Posted on: Friday, August 6, 2004

Big Island man dies while free diving

Advertiser Staff

A Big Island man has become the second person in less than two weeks to die while free diving in Hawai'i waters.

Bradford Ordell of Kona died Wednesday at North Hawai'i Community Hospital in Waimea, three days after he was pulled unconscious from the waters of Kiholo Bay, Big Island police said.

Ordell, 28, was free diving in a fresh water pond in an underwater lava tube about 10:30 a.m. Sunday when he failed to surface. A diving companion searched for him and found him in about 15 feet of water.

Ordell's unconscious body was brought to shore where Hawai'i County Fire Department rescuers tried to review him and then took him to the hospital.

An autopsy determined that Ordell drowned, police said.

On July 24, Gene Higa, an accomplished diver with more than two decades of experience, was found dead after he failed to return from a dive on O'ahu's North Shore.

Higa, who had won one national championship, was competing in the U.S. National Spearfishing Championships when he died.

After Higa's death, Al Lagunte, president for North Shore Fishers and coordinator of the national championships in Hale'iwa, said he knew of three other deaths related to free diving on O'ahu this year alone.

An autopsy revealed that Higa drowned, the Honolulu medical examiner's office said yesterday.

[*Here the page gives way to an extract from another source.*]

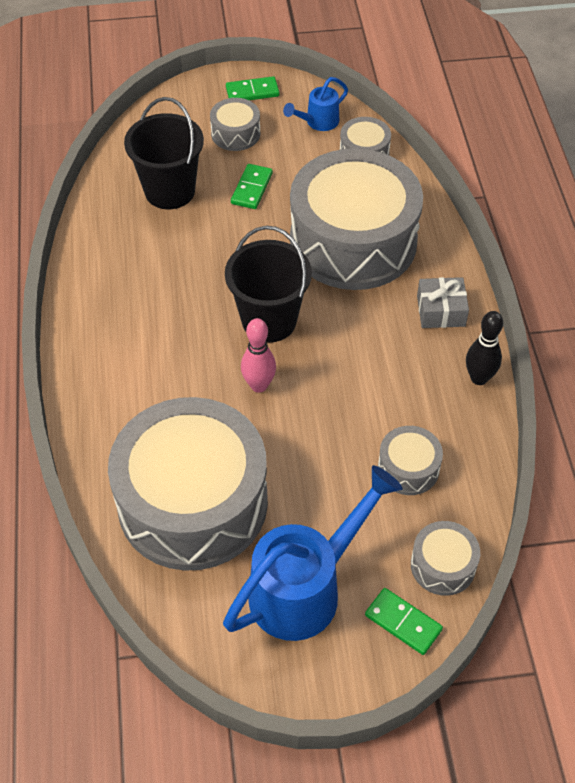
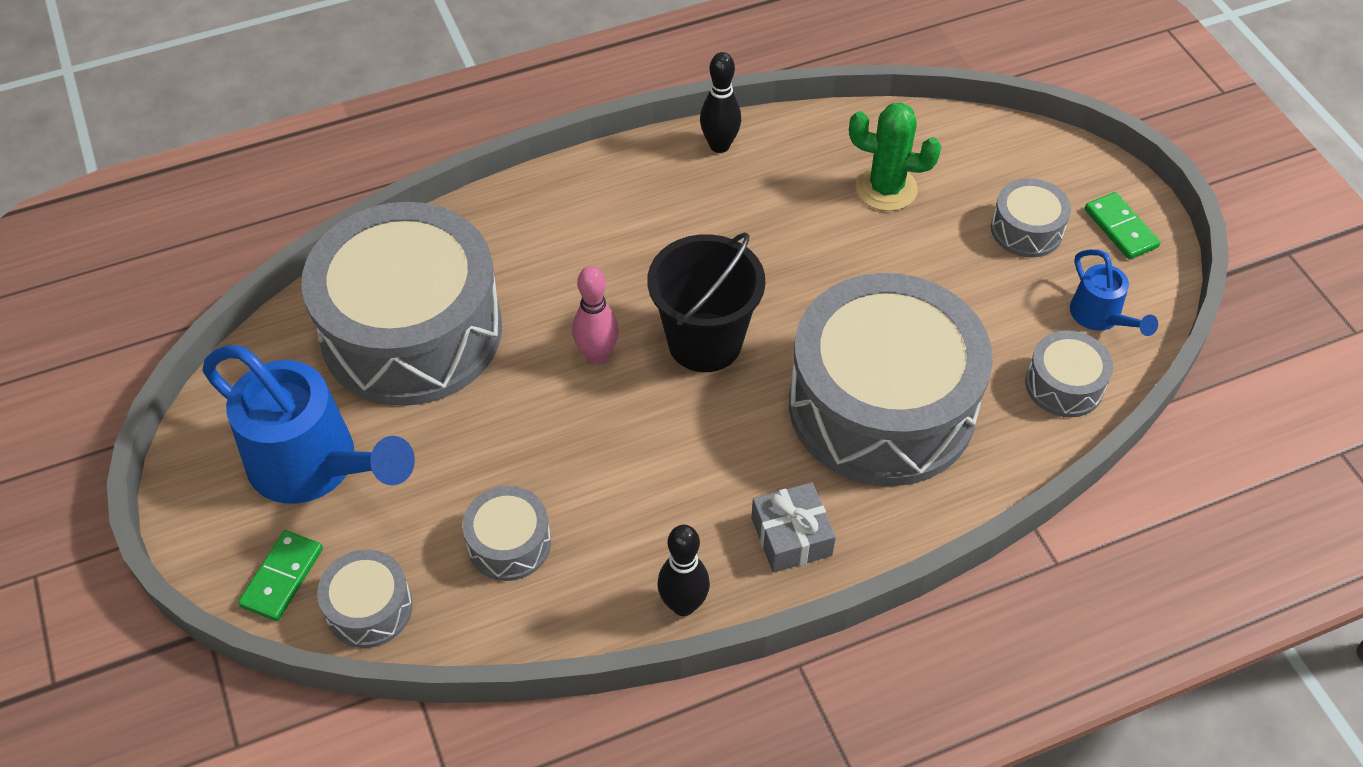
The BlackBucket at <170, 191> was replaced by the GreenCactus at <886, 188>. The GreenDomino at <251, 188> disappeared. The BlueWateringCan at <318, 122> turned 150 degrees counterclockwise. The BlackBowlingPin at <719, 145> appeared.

Although details of what happened to Higa aren't known, Lagunte said a condition called shallow water blackout has led to the deaths of a number of free divers in recent years.

The blackouts, caused by oxygen deprivation, generally occur during the end of a dive, and most often when the diver, reaching the end of his endurance, is distracted by a fish or tangled equipment and delays surfacing, said Bill Ernst, director of skin diving for the Underwater Society of America.

Following Higa's death, both Lagunte and Ernst said something must be done to make free diving safer. They said they planned to discuss going to two-man teams in U.S. competition.